Amazon last week filed a 91-page motion [PDF] to quash the search warrant, claiming that there hasn’t been a basis to conclude that the investigation is more important than the customer’s right to privacy. Amazon argues that information contained or recorded by the device is protected by the First Amendment.
Amazon says it is not trying to obstruct a lawful investigation, but is seeking to protect the privacy rights of its customers.
The company first became involved in the murder investigation back in December when authorities in Bentonville, AR, filed search warrants requesting any information that may have been recorded by the suspect’s Echo speaker located in a home where a homicide occurred in November 2015.
The police believe that possible Echo recordings from Nov. 21 and Nov. 22, 2015 may provide evidence in the case against a man accused of drowning another man in a hot tub.
While the Echo only records after hearing its wake word, “Alexa,” it is constantly listening for the command. Because of this, police believe that the device may have recorded ambient or background noise at the time of the murder.
Amazon previously provided police with the suspect’s account information and purchase history, but not the data transmitted from the Echo to Amazon’s servers.
According to Amazon’s recent filing, the warrant should be quashed unless the court finds that the state has met heightened burden for compelled production of such materials.
Specifically, authorities must demonstrate a compelling need for the information sought, including that it is not available from other sources, and a sufficient connection between the information and the subject of the criminal investigation.
Amazon argues that the recordings made by the speaker are protected speech under the First Amendment and that information potentially contained on the device would reveal too much about the user and their interests.
“Once the Echo device detects the wake word, the Alexa Voice Service endeavors to respond to any ensuing voice communications detected in the user’s home,” the company says. “Accordingly, searching Alexa’s recordings is not the same as searching a drawer, a pocket, or a glove compartment. Like cell phones, such modern ‘smart’ electronic devices contain a multitude of data that can ‘reveal much more in combination than any isolated record,’ allowing those with access to it to reconstruct ‘[t]he sum of an individual’s private life.'”
As a result, the recordings stored by Amazon for a subscriber’s Echo device will usually be both the user’s speech, in the form of a request for information from Alexa, and a transcript or depiction of the Alexa Voice Service response conveying the information it determines would be most responsive to the user’s query.

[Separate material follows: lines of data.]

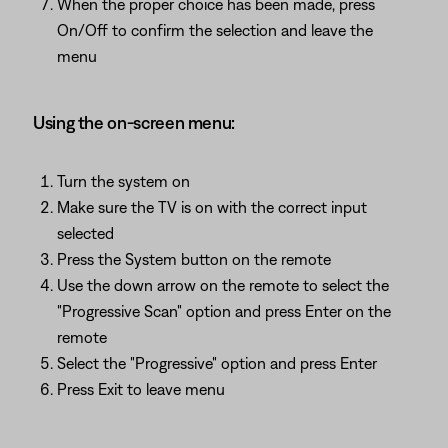
When the proper choice has been made, press
On/Off to confirm the selection and leave the
menu
Using the on-screen menu:
Turn the system on
Make sure the TV is on with the correct input
selected
Press the System button on the remote
Use the down arrow on the remote to select the
"Progressive Scan" option and press Enter on the
remote
Select the "Progressive" option and press Enter
Press Exit to leave menu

According to Amazon, both types of information are protected speech under the First Amendment.
If the court determines that prosecutors have met the heightened burden, Amazon is asking the court to review the requested material first to ensure that it is actually relevant to the case.
A rep for Amazon tells the Associated Press that the company “will not release customer information without a valid and binding legal demand properly served on us. Amazon objects to overbroad or otherwise inappropriate demands as a matter of course.”